The future of cancer screening after COVID-19 may be at home
Ce dossier présente un ensemble d'articles concernant la prise en charge des cancers durant la crise sanitaire liée au COVID-19
The coronavirus disease 2019 (COVID‐19; severe acute respiratory syndrome coronavirus 2; SARS‐CoV‐2) pandemic has triggered dramatic and rapid actions. With shelter‐in‐place policies implemented throughout the United States, and patients fearful of exposure to COVID‐19 in health care facilities and physicians' offices, in‐office visits were no longer possible, and instead were replaced by video and telephone visits, as institutional support would allow.

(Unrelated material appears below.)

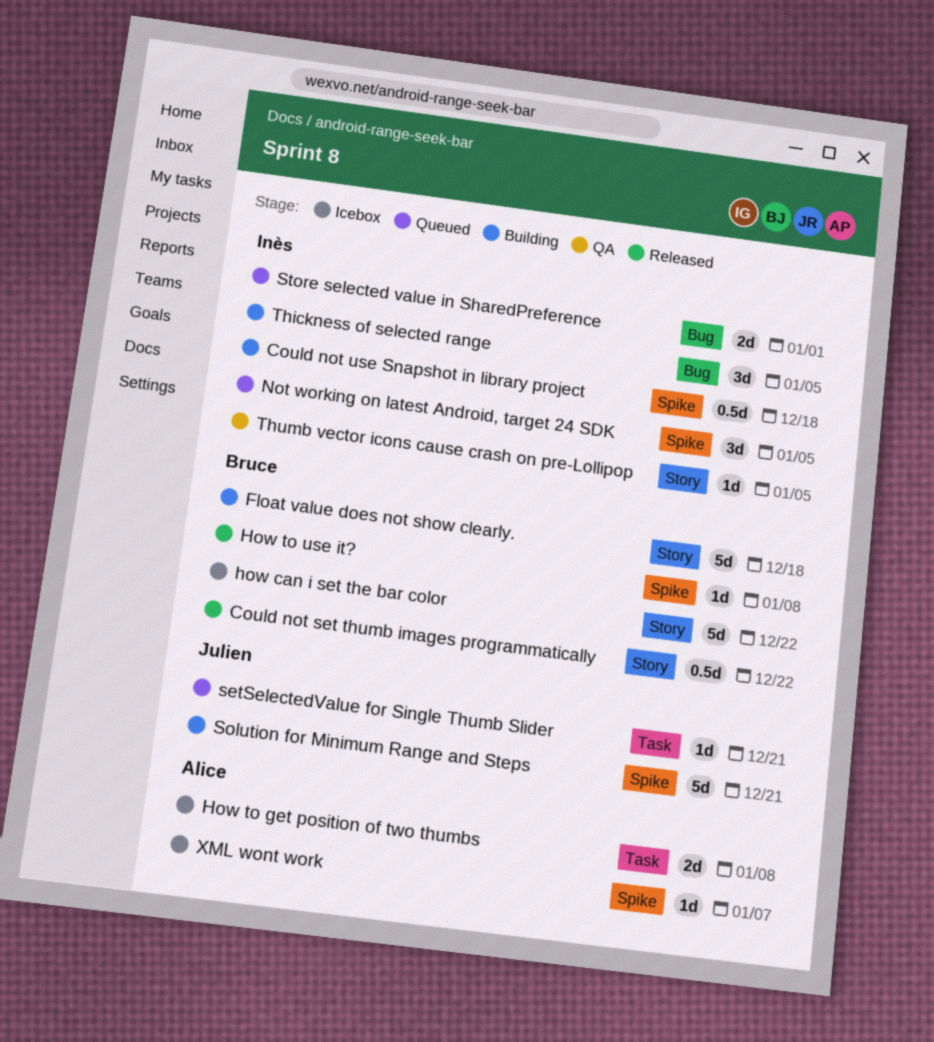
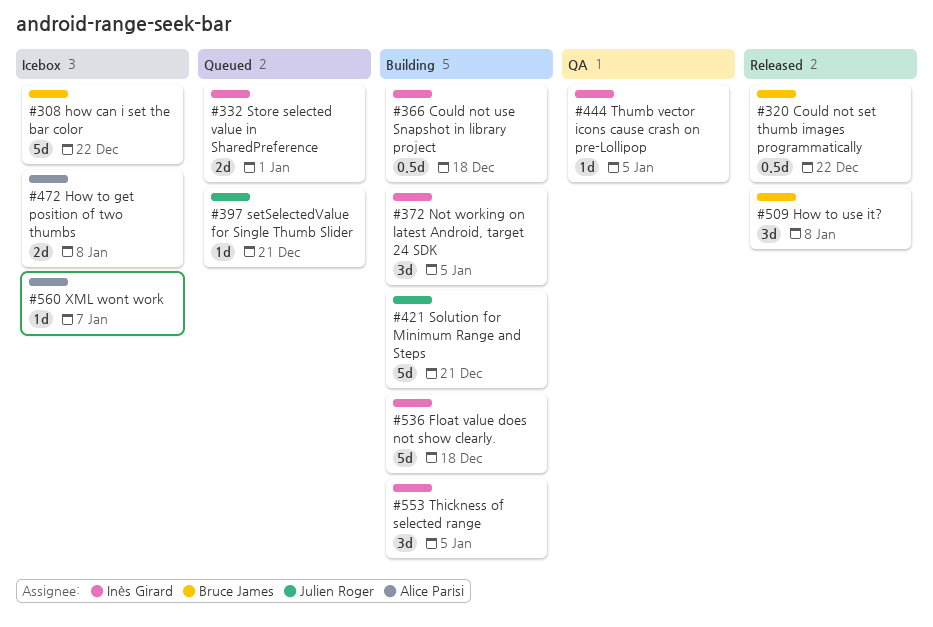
Float value does not show clearly., owner: Bruce James -> Inès Girard
How to use it?, estimate: 1d -> 3d
Not working on latest Android, target 24 SDK, status: Queued -> Building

Professional societies such as the American Cancer Society issued recommendations that no one should go to a health care facility for routine (nondiagnostic) cancer screening until further notification.1 Other national professional societies issued similar recommendations (the American Society of Clinical Oncology, American Society of Breast Surgeons, American College of Radiology, and American Society for Colposcopy and Cervical Pathology) to postpone regular cancer screening until health care facilities resumed preventive visits.2-4 Prior to the pandemic, population screening rates for breast, cervical, and colorectal cancers among age‐eligible adults at average risk were rising, reaching parity among diverse population subgroups, although still not meeting the Healthy People 2020 goals.5-7 During the pandemic, analyses of national cancer screening patterns8 as of April 25, 2020, revealed a precipitous drop in cervical cytology and breast cancer screening of 94% each and of 86% for colorectal cancer screening.